The founding fathers contemplated that the Commonwealth would play a central role in company law. Later there was a decision of the High Court of Australia at the time of the reserve powers doctrine which unfortunately put back the development of this area for some time until the Rocla Pipes case in which the High Court repudiated what had gone before and helped lead on to the present situation. In my view, the legislation is worthy of passage through this Parliament. It should be passed. The difficulties that arise in terms of uncertainty or in terms of disputes that have to be resolved by the High Court become peripheral when balanced against what will be gained. The central point is that we will have very good legislation to help the corporate sector develop along with Australia's economic development in future. If we are to be a vibrant and vigorous economic entity we need a vibrant and vigorous corporate sector, and we are more likely to have that and have it in greater abundance under this scheme than under the cooperative scheme.

I now turn to the report of the Joint Select Committee on Corporations Legis- lation and to the setting up of a panel which will have the power to make declarations of unacceptable conduct. At present that is done by the NCSC. Under the Bill, the Australian Securities Commission (ASC) will have the ability to collect evidence and having collected it to put it before the panel. The majority of the Committee, on a casting vote, said that the ASC should also have the ability, in addition to collecting evidence the panel and to its other powers, to make declarations.
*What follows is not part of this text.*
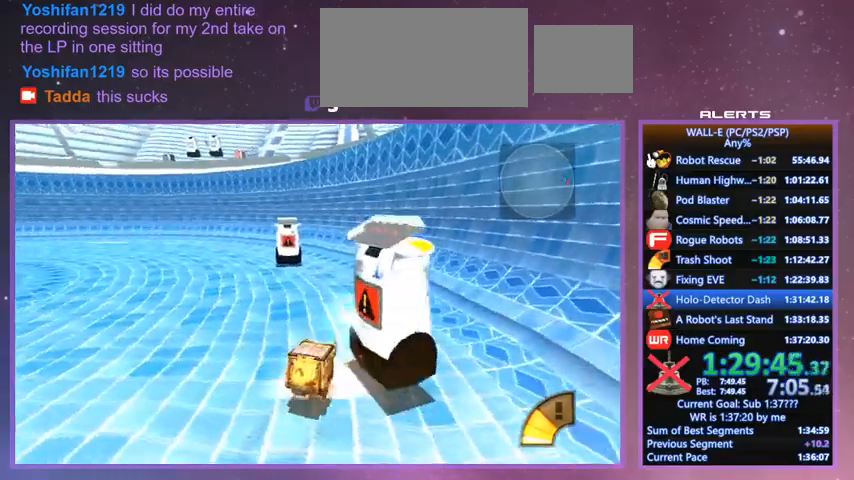
{"keys": ["w"], "events": [[33, "a", "down"], [33, "j", "up"], [200, "shift", "up"], [433, "a", "up"]]}
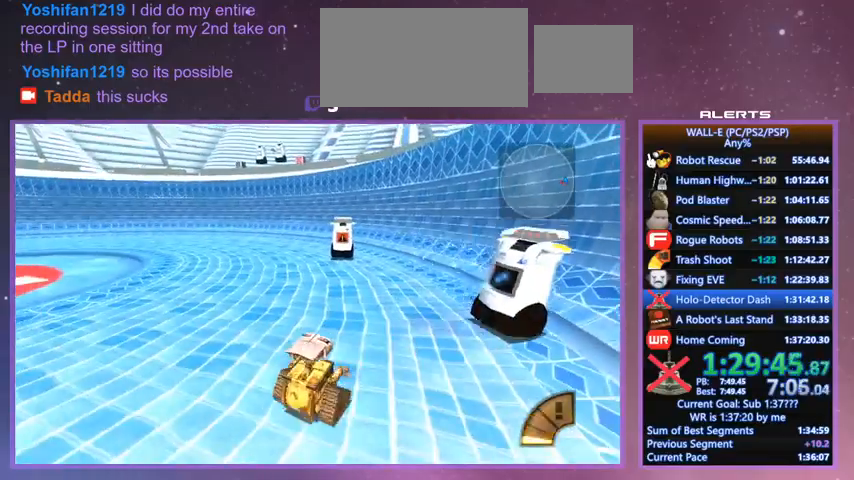
{"keys": ["w"], "events": [[67, "shift", "down"], [167, "a", "down"], [167, "j", "down"], [200, "j", "up"], [233, "a", "up"], [233, "shift", "up"]]}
I heard Senator Alston speak on this subject and I agree with him that matters of propriety, civil liberties and tradition require that the investigative and the prosecuting functions be separated out from the judging function. It is appropriate that I quote the Vice-Chancellor, Sir Knight Bruce, in Pearse v. Pearse when he said:

Truth, like all other good things, may be loved unwisely-may be pursued too keenly, may cost too much.

The submission made, I think by the NCSC, that the proposed ASC should have the power to make a declaration failed to take note of the warning given by the Vice-Chancellor on that occasion.

I say finally that a good deal of the material that is in the Bill came from the report of the Senate Committee on Constitutional and Legal Affairs. It is good to see that recommendations from reports by parliamentary committees do at times find their way into legislation. Some of the recommendations were: the use of plain English, and there has been an attempt to do that in this Bill; that comprehensive Commonwealth legislation be enacted and that has happened; and that the administration of company law be looked at, and that has also been done in the Bill.

I reiterate that this Bill ought to be passed. If it is not passed now it certainly will be passed in similar form in the future. As I understand the Opposition's approach, the constitutional power is its one major objection to the legislation. If it were constitutional and if it were appropriate for the Commonwealth to administer it, it would, in the opinion of the Opposition, be good legislation. All that is stopping its passage is this very timid approach to constitutional power. In those circumstances, it is a pity that a little more courage could not be shown to allow this very important legislation to be enacted so that the economy of this country and the administration of the corporate sector which is so essential to it could go from strength to strength.